Aim of the task
Below are records to repeat exactly; do not include any pictures.

Recorded data
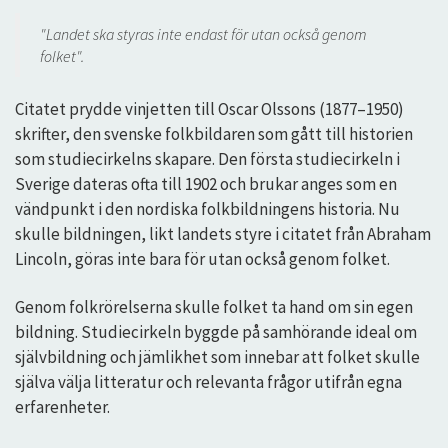
"Landet ska styras inte endast för utan också genom
folket".
Citatet prydde vinjetten till Oscar Olssons (1877–1950)
skrifter, den svenske folkbildaren som gått till historien
som studiecirkelns skapare. Den första studiecirkeln i
Sverige dateras ofta till 1902 och brukar anges som en
vändpunkt i den nordiska folkbildningens historia. Nu
skulle bildningen, likt landets styre i citatet från Abraham
Lincoln, göras inte bara för utan också genom folket.
Genom folkrörelserna skulle folket ta hand om sin egen
bildning. Studiecirkeln byggde på samhörande ideal om
självbildning och jämlikhet som innebar att folket skulle
själva välja litteratur och relevanta frågor utifrån egna
erfarenheter.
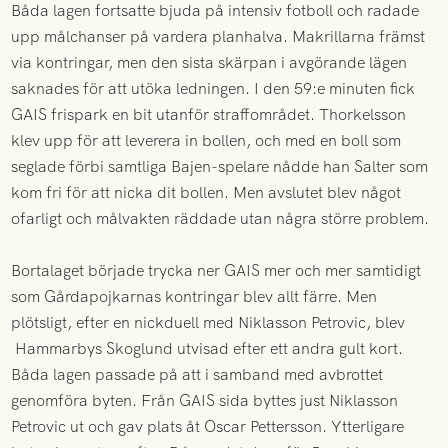
Båda lagen fortsatte bjuda på intensiv fotboll och radade
upp målchanser på vardera planhalva. Makrillarna främst
via kontringar, men den sista skärpan i avgörande lägen
saknades för att utöka ledningen. I den 59:e minuten fick
GAIS frispark en bit utanför straffområdet. Thorkelsson
klev upp för att leverera in bollen, och med en boll som
seglade förbi samtliga Bajen-spelare nådde han Salter som
kom fri för att nicka dit bollen. Men avslutet blev något
ofarligt och målvakten räddade utan några större problem.
Bortalaget började trycka ner GAIS mer och mer samtidigt
som Gårdapojkarnas kontringar blev allt färre. Men
plötsligt, efter en nickduell med Niklasson Petrovic, blev
Hammarbys Skoglund utvisad efter ett andra gult kort.
Båda lagen passade på att i samband med avbrottet
genomföra byten. Från GAIS sida byttes just Niklasson
Petrovic ut och gav plats åt Oscar Pettersson. Ytterligare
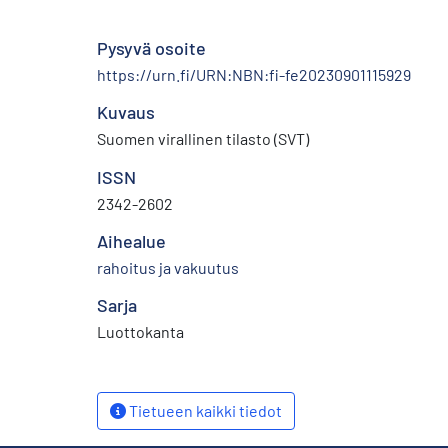
Pysyvä osoite
https://urn.fi/URN:NBN:fi-fe20230901115929
Kuvaus
Suomen virallinen tilasto (SVT)
ISSN
2342-2602
Aihealue
rahoitus ja vakuutus
Sarja
Luottokanta
Tietueen kaikki tiedot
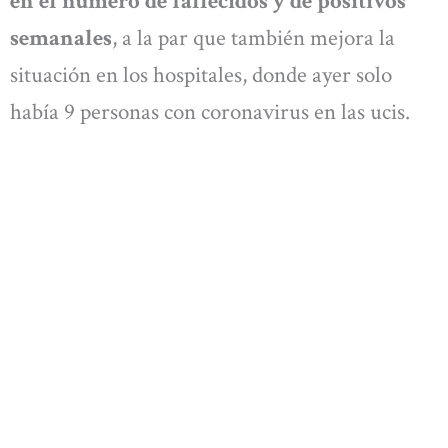
en el número de fallecidos y de positivos
semanales
, a la par que también mejora la
situación en los hospitales, donde ayer solo
había 9 personas con coronavirus en las ucis.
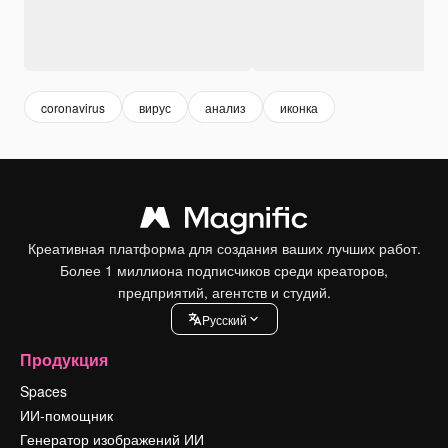
coronavirus
вирус
анализ
иконка
Креативная платформа для создания ваших лучших работ.
Более 1 миллиона подписчиков среди креаторов,
предприятий, агентств и студий.
Pусский
Продукция
Spaces
ИИ-помощник
Генератор изображений ИИ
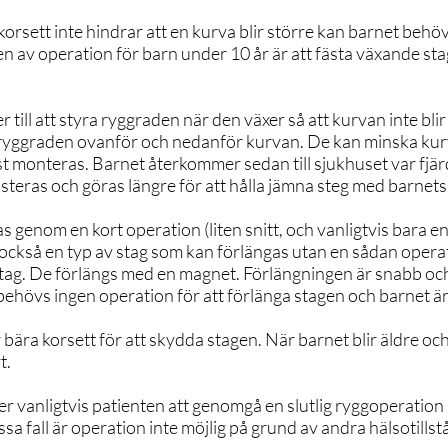
orsett inte hindrar att en kurva blir större kan barnet behö
n av operation för barn under 10 år är att fästa växande st
 till att styra ryggraden när den växer så att kurvan inte blir
d ryggraden ovanför och nedanför kurvan. De kan minska kur
st monteras. Barnet återkommer sedan till sjukhuset var fjärd
usteras och göras längre för att hålla jämna steg med barnets t
s genom en kort operation (liten snitt, och vanligtvis bara e
 också en typ av stag som kan förlängas utan en sådan opera
stag. De förlängs med en magnet. Förlängningen är snabb oc
ehövs ingen operation för att förlänga stagen och barnet är
bära korsett för att skydda stagen. När barnet blir äldre o
t.
r vanligtvis patienten att genomgå en slutlig ryggoperation
ssa fall är operation inte möjlig på grund av andra hälsotill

Written answer
"Landet ska styras inte endast för utan också genom
folket".
Citatet prydde vinjetten till Oscar Olssons (1877–1950)
skrifter, den svenske folkbildaren som gått till historien
som studiecirkelns skapare. Den första studiecirkeln i
Sverige dateras ofta till 1902 och brukar anges som en
vändpunkt i den nordiska folkbildningens historia. Nu
skulle bildningen, likt landets styre i citatet från Abraham
Lincoln, göras inte bara för utan också genom folket.
Genom folkrörelserna skulle folket ta hand om sin egen
bildning. Studiecirkeln byggde på samhörande ideal om
självbildning och jämlikhet som innebar att folket skulle
själva välja litteratur och relevanta frågor utifrån egna
erfarenheter.
Båda lagen fortsatte bjuda på intensiv fotboll och radade
upp målchanser på vardera planhalva. Makrillarna främst
via kontringar, men den sista skärpan i avgörande lägen
saknades för att utöka ledningen. I den 59:e minuten fick
GAIS frispark en bit utanför straffområdet. Thorkelsson
klev upp för att leverera in bollen, och med en boll som
seglade förbi samtliga Bajen-spelare nådde han Salter som
kom fri för att nicka dit bollen. Men avslutet blev något
ofarligt och målvakten räddade utan några större problem.
Bortalaget började trycka ner GAIS mer och mer samtidigt
som Gårdapojkarnas kontringar blev allt färre. Men
plötsligt, efter en nickduell med Niklasson Petrovic, blev
Hammarbys Skoglund utvisad efter ett andra gult kort.
Båda lagen passade på att i samband med avbrottet
genomföra byten. Från GAIS sida byttes just Niklasson
Petrovic ut och gav plats åt Oscar Pettersson. Ytterligare
Pysyvä osoite
https://urn.fi/URN:NBN:fi-fe20230901115929
Kuvaus
Suomen virallinen tilasto (SVT)
ISSN
2342-2602
Aihealue
rahoitus ja vakuutus
Sarja
Luottokanta
Tietueen kaikki tiedot
en el número de fallecidos y de positivos
semanales
, a la par que también mejora la
situación en los hospitales, donde ayer solo
había 9 personas con coronavirus en las ucis.
coronavirus
вирус
анализ
иконка
Креативная платформа для создания ваших лучших работ.
Более 1 миллиона подписчиков среди креаторов,
предприятий, агентств и студий.
Pусский
Продукция
Spaces
ИИ-помощник
Генератор изображений ИИ
orsett inte hindrar att en kurva blir större kan barnet behö
n av operation för barn under 10 år är att fästa växande st
 till att styra ryggraden när den växer så att kurvan inte blir
d ryggraden ovanför och nedanför kurvan. De kan minska kur
st monteras. Barnet återkommer sedan till sjukhuset var fjärd
usteras och göras längre för att hålla jämna steg med barnets t
s genom en kort operation (liten snitt, och vanligtvis bara e
 också en typ av stag som kan förlängas utan en sådan opera
stag. De förlängs med en magnet. Förlängningen är snabb oc
ehövs ingen operation för att förlänga stagen och barnet är
bära korsett för att skydda stagen. När barnet blir äldre o
t.
r vanligtvis patienten att genomgå en slutlig ryggoperation
ssa fall är operation inte möjlig på grund av andra hälsotill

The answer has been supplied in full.